Crítica sobre o filme "Seduzida & Abandonada":

Eron Duarte Fagundes
Seduzida & Abandonada Por Eron Duarte Fagundes
| Data: 07/01/2013

O cinema do italiano Pietro Germi pode ter envelhecido em suas essências de filmar, mas em alguns casos ainda vale a pena vê-lo. É o caso de Seduzida e abandonada (Sedotta e abbandonata; 1963), realizado depois do insosso e superestimado pelos que querem resgatar o esquecido Germi Divórcio à italiana (1962). Mais do que em Divórcio à italiana ou mesmo em O ferroviário (1956), Seduzida e abandonada põe Germi nos trilhos das crônicas de costumes edificadas magistralmente por outro italiano, Federico Fellini, nos anos 50; esta referência é tanto uma aproximação favorável ao cinema de Germi (estar à beira de Fellini é bom) quanto uma ilusão crítica (vai um abismo entre o barroquismo ingênuo de Fellini e as raspas novelescas e sentimentais de Germi).

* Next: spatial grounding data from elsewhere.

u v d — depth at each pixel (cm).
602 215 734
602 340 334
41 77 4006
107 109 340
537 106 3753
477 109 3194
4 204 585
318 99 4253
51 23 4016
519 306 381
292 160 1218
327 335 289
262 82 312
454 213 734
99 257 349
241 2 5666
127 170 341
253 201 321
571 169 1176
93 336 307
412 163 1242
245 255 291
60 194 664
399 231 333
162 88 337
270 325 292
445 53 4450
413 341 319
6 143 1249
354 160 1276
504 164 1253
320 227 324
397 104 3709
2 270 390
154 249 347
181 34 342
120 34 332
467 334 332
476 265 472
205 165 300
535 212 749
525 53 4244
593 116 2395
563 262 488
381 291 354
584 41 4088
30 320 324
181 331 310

Ambientado na Sicília mais retrógrada e virulenta da década de 60, Seduzida e abandonada traz os primeiros anos da atriz Stefania Sandrelli na pele duma garota de família seduzida pelo cunhado enquanto a irmã dela (e noiva do rapaz) dormia na mesma sala. O moralismo feroz da família italiana é bem apanhado pelo relato de Germi, que vai descrevendo os tipos e as situações com intensidade; entre falcatruas de comportamento e pequenos embates judiciários e teias familiares o filme desenvolve um pensamento linear e claro. O delírio final da personagem de Stefania, com algumas cenas se reinserindo várias vezes na montagem (como o rapaz da multidão que impede a moça de fugir ou correr para longe), é o que poderia melhor aproximar Germi do fermento barroco de Fellini. Também é felliniana a procissão cristã encenada; a figura da santa carregada pelos populares é à Fellini, assim como o povo religioso diante das câmaras: Germi contempla quase documentalmente a alma beata dos sicilianos em questão. E no fim, a cena do pai delirante diante dos noivos forçados, sobra para uma visão da hipocrisia de tudo isto.

Não serve para pôr Germi no panteão dos grandes; mas é uma bela narrativa cinematográfica.